Quantitative Maps. \(R_1\), MT\(_{\mathrm {sat}}\) and \(R_2^\star \) maps reconstructed with each method are shown in Fig. 2, along with mean intensity histograms within GM and WM. Note that these maps are displayed for qualitative purposes; low standard deviations are biased toward over-regularised methods and do not necessarily indicate a better predictive performance. It is evident from the histograms that all denoising methods sharpen the peaks without introducing apparent bias. It can be seen that JTV has lower variance than AONLM in the centre of the brain and higher in the periphery. This is because in our probabilistic setting, there is a natural balance between the prior and the quality of the data. In the centre of the brain, the SNR is lower than in the periphery, which gives more weight to the prior and induces a smoother estimate. The mean standard deviation of AONLM, LOG, JTV and TKH is respectively 9.5, 11.5, 11.5, 9.9 \(\times \, 10^{-3}\) in the GM and 8.6, 12, 9.6, 10 \(\times \, 10^{-3}\) in the WM for \(R_1\), 15, 2, 17, 20 in the GM and 11, 20, 10, 13 in the WM for \(R_2^\star \), and 4.6, 5.8, 5.1, 4.5 \(\times \, 10^{-2}\) in the GM and 4.9, 8.2, 4.3, 4.7 \(\times \, 10^{-2}\) in the WM for MT\(_{\mathrm {sat}}\). Once again, variance is reduced by all denoising methods compared to the nonregularised loglinear fit. Again, a lower variance does not necessarily indicate a better (predictive) fit, which can only be assessed by the CV approach proposed above.

Fig. 2.
figure 2

Quantitative maps. Left: example \(R_1\), MT\(_{\mathrm {sat}}\) and \(R_2^\star \) maps obtained with each method, and standard deviation (S.D.) maps computed across runs. Right: mean intensity histograms computed within the GM (plain) and WM (dotted) masks.

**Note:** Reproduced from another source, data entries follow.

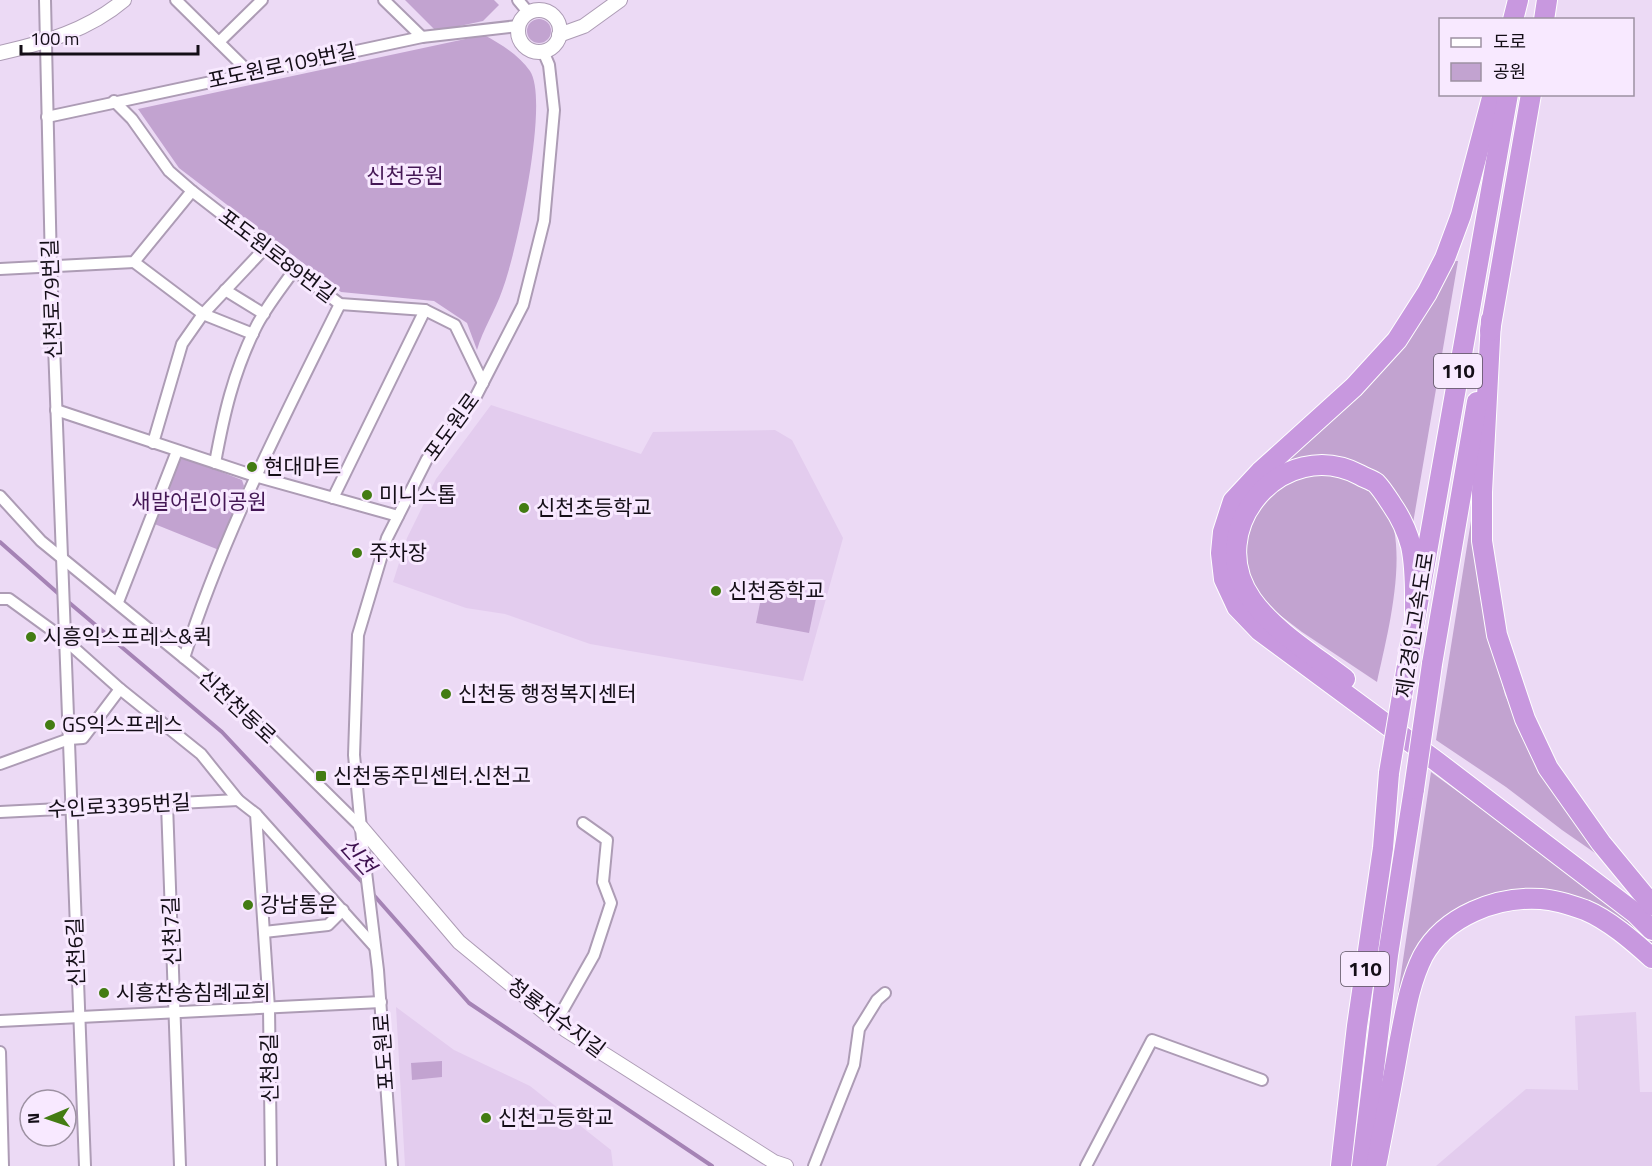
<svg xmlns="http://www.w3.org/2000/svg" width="1652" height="1166" font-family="'Titillium Web','Noto Sans KR',sans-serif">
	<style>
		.built { fill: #e3ccee }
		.green { fill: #c2a3d0 }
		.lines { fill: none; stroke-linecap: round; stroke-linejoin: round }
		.stream { stroke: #a583b5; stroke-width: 4 }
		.minor-casing { stroke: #ad9cb5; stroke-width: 14 }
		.tertiary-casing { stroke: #ad9cb5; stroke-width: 16 }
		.motorway-casing { stroke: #fff; stroke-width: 22 }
		.minor { stroke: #fff; stroke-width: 10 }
		.tertiary { stroke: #fff; stroke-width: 14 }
		.motorway { stroke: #c898df; stroke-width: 20 }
		.motorway-bridge-casing { stroke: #fff; stroke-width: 22; stroke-linecap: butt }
		.motorway-bridge { stroke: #c898df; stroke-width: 20 }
		.poi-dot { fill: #437c13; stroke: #f8e9ff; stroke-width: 2 }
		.labels { text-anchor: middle; stroke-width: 6; stroke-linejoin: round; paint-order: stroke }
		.shield { fill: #f8e9ff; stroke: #58505d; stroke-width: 1.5 }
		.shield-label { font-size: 20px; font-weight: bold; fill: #140e17 }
		.street-label { font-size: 21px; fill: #140e17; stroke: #f8e9ff }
		.park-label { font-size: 21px; fill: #441755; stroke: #f8e9ff }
		.poi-label { font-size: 21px; fill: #140e17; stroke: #f8e9ff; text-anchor: start }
		.water-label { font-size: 22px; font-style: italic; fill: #3f1250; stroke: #f8e9ff }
	</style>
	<rect width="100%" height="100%" fill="#ecdaf5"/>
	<g class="built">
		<path d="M491 405 641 454 653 432 775 430 792 440 843 538 803 681 590 644 505 614 466 608 393 582 407 538 436 479Z"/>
		<path d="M396 1007 454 1050 530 1086 611 1150 613 1166H405Z"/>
		<path d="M1636 1012 1640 1092H1652V1166H1436L1526 1089 1578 1090 1575 1016Z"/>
	</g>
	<g class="green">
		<path d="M405 0H494L499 5 483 21 436 31Z"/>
		<circle cx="539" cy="31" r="12"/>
		<path d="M484 35C501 44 519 55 530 71 550 101 516 255 502 291 495 311 483 329 477 350L467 323 434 301 341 292 179 168 138 109Z"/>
		<path d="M1453 261H1458L1412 529 1382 478 1352 460 1319 458 1277 468Z"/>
		<path d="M183 457 242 480 244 486 219 550 152 523 178 458Z"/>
		<path d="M1337 474C1351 480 1367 485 1378 496 1415 533 1387 635 1377 682L1302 632 1268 606 1250 583 1244 558 1248 524 1280 484 1305 476Z"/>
		<path d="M1471 521 1481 602 1505 695 1533 755 1608 862 1562 830 1506 787 1436 740Z"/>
		<path d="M763 588 816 599 809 633 756 623Z"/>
		<path d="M1431 772 1632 919 1652 940V944L1631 928 1551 891 1512 890 1484 899 1452 916 1392 1034Z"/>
		<path d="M442 1061V1077L412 1080 411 1063Z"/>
	</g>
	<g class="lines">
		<g class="stream">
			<path d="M0 542 60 595"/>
			<path d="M66 600 222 732 364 884"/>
			<path d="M371 892 469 1003 712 1166"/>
		</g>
		<defs>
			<g id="minor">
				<path d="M45 0 51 266 85 1166"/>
				<path d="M176 0 250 73"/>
				<path d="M384 0 422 37"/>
				<path d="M518 0 528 12"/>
				<path d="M219 42 262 0"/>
				<path d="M114 101 132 119 169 171 192 191 294 270 340 304 425 310 455 325 483 383"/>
				<path d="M47 117 422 37 518 26"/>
				<path d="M134 262 203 314 253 334"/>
				<path d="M0 269 134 262 192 191"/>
				<path d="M225 290 264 314"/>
				<path d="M56 410 255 476 398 516"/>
				<path d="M153 443 182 344 203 314 265 248"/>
				<path d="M215 463C224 414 233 374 255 329 265 308 281 289 294 270"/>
				<path d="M0 496 41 541 216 684 361 827"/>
				<path d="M333 498 425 310"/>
				<path d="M0 599H9L64 639 120 689 201 754 238 800 256 814 269 1008 271 1166"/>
				<path d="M118 602 177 451"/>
				<path d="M184 658C223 535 283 419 340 304"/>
				<path d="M0 764 69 739 83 738 120 689"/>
				<path d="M167 804 180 1166"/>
				<path d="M0 812 238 800"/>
				<path d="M256 814 375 947"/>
				<path d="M264 932 328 925 343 910"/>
				<path d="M0 1021 381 1002"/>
				<path d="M556 1022 594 955 611 903 603 882 607 840 583 823"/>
				<path d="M0 1052 3 1166"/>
				<path d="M392 1166 378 970 362 839 354 755 358 635 387 538 427 459 474 400 523 305 544 221 554 110 549 65 543 51"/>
				<path d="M814 1166 854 1065 859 1029 877 1000 885 993"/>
				<path d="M1086 1166 1152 1040 1262 1080"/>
			</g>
			<g id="tertiary">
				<circle cx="539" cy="31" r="21"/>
				<path d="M559 35 584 26 620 0"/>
				<path d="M0 53C44 43 89 30 124 0"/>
				<path d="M361 827 459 942 566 1030 774 1162 786 1166"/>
			</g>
			<g id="motorway">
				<path d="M1513 20 1518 0"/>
				<path d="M1544 20 1547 0"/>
				<path d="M1493 94 1461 215 1445 258 1427 293 1397 340 1354 387 1260 472 1233 501 1223 532 1221 553 1224 579 1237 607 1260 631 1436 761 1635 913 1652 930"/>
				<path d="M1491 320 1482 492V541L1497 635 1525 719 1548 768 1601 843 1652 905"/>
				<path d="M1490 331 1531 94"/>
				<path d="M1410 648 1508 94"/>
				<path d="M1432 664 1477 402"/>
				<path d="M1345 679C1315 656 1274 631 1252 600 1201 529 1283 434 1360 475 1365 478 1372 480 1376 483 1382 489 1388 499 1392 505 1401 518 1407 531 1411 546 1416 569 1415 592 1415 614"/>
				<path d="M1341 1166 1357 1026 1383 848 1389 773"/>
				<path d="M1362 1166 1388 955 1414 789"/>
				<path d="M1376 1166C1384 1125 1392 1085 1399 1044 1405 1014 1409 984 1423 956 1445 916 1497 896 1541 899 1556 900 1571 905 1585 910 1609 920 1633 941 1652 958"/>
			</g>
		</defs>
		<use href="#minor" class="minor-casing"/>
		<use href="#tertiary" class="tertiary-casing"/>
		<use href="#motorway" class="motorway-casing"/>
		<use href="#minor" class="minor"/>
		<use href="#tertiary" class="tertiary"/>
		<use href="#motorway" class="motorway"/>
		<defs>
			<g id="motorway-bridge">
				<path d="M1389 773 1410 648"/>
				<path d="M1414 789 1432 664"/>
			</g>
		</defs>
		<use href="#motorway-bridge" class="motorway-bridge-casing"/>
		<use href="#motorway-bridge" class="motorway-bridge"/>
	</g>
	<g class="poi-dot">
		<circle cx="252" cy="467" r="6"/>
		<circle cx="367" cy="495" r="6"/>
		<circle cx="524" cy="508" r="6"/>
		<circle cx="357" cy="553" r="6"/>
		<circle cx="716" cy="591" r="6"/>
		<circle cx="31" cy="637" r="6"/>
		<circle cx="446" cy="694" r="6"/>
		<circle cx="50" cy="725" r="6"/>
		<rect x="315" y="770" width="12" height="12" rx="3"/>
		<circle cx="248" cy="905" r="6"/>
		<circle cx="104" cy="993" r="6"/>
		<circle cx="486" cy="1118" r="6"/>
	</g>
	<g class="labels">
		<g class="shield">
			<rect x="1434" y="354" width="48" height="34" rx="4.5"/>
			<rect x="1341" y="952" width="48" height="34" rx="4.5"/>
		</g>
		<g class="shield-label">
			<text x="1458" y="378">110</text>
			<text x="1365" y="976">110</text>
		</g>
		<g class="street-label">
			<text transform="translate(282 66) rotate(-12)" y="7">포도원로109번길</text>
			<text transform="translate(277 256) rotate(37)" y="7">포도원로89번길</text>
			<text transform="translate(52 299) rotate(-92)" y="7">신천로79번길</text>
			<text transform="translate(452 427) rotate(-54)" y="7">포도원로</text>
			<text transform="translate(1415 625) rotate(-81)" y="7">제2경인고속도로</text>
			<text transform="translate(237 707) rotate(43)" y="7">신천천동로</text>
			<text transform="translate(119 806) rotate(-3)" y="7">수인로3395번길</text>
			<text transform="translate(172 931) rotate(-92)" y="7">신천7길</text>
			<text transform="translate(76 952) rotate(-92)" y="7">신천6길</text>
			<text transform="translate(556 1018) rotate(37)" y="7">청룡저수지길</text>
			<text transform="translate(384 1052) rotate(-94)" y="7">포도원로</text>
			<text transform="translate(270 1068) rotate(-91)" y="7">신천8길</text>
		</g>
		<g class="park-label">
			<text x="405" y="183">신천공원</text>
			<text x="199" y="509">새말어린이공원</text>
		</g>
		<g class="poi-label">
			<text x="264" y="474">현대마트</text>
			<text x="379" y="502">미니스톱</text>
			<text x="536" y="515">신천초등학교</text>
			<text x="369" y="560">주차장</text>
			<text x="728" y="598">신천중학교</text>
			<text x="43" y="644">시흥익스프레스&amp;퀵</text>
			<text x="458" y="701">신천동 행정복지센터</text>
			<text x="62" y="732">GS익스프레스</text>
			<text x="333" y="783">신천동주민센터.신천고</text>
			<text x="260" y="912">강남통운</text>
			<text x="116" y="1000">시흥찬송침례교회</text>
			<text x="498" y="1125">신천고등학교</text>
		</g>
		<g class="water-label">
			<text transform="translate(358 856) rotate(48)" y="8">신천</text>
		</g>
	</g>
	<rect x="1439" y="18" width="195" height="78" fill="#f8e9ff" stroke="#9d91a2" stroke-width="1.5"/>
	<rect x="1451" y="38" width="30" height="9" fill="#ffffff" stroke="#9d91a2" stroke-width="1.5"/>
	<text x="1493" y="48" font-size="18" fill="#140e17">도로</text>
	<rect x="1451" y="63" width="30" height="18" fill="#c2a3d0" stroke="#9d91a2" stroke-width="1.5"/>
	<text x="1493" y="78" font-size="18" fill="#140e17">공원</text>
	<g transform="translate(48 1118) rotate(268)"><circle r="28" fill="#f8e9ff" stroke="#9d91a2" stroke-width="1.5"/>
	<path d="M0-4.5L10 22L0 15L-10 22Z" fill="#437c13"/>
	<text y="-9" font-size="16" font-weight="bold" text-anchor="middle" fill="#140e17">N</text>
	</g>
	<path d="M21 45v9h177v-9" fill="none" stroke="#140e17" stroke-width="3"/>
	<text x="30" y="45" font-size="18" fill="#140e17" stroke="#f8e9ff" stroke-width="4.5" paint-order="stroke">100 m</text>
</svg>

5 Discussion and Conclusion

In this paper, we introduce a robust, regularisation-based reconstruction method for quantitative MR mapping. The joint total variation prior takes advantage of the multiple MPM contrasts to increase its edge-detection power. Our approach was validated using an unbiased CV scheme, where it compared favourably over other methods, including a state-of-the-art MR denoising technique. It was shown to reduce the variance of the estimated parametric maps over non-regularised approaches, which should translate into increased power in subsequent cross-sectional or longitudinal voxel-wise studies. The use of a well-defined forward model opens the door to multiple extensions: the projection operator could be modified to include other components of the imaging process such as non-homogeneous receive fields or gridding, which would allow for joint reconstruction and super-resolution; parameters that are currently fixed a priori, such as the rigid matrices, could be given prior distribution and be optimised in an interleaved fashion; non-linear deformations could be included to account for changes in the neck position between scans; finally, the forward model could be unfolded further so that parameter maps are directly fitted, rather than weighted intercepts. An integrated approach like this one could furthermore include and optimise for other components of the imaging process, such as non-homogeneous transmit fields. In terms of optimisation, our approach should benefit from advances in conjugate gradient preconditioning or other solvers for large linear systems. Alternatively, JTV could be replaced with a patch-based prior. Nonlocal filters are extremely efficient at denoising tasks and could be cast in a generative probabilistic framework, where images are built using a dictionary of patches [16]. Variational Bayes can then be used to alternatively estimate the dictionary (shared across a neighbourhood, a whole image, or even across subjects) and the reconstruction weights.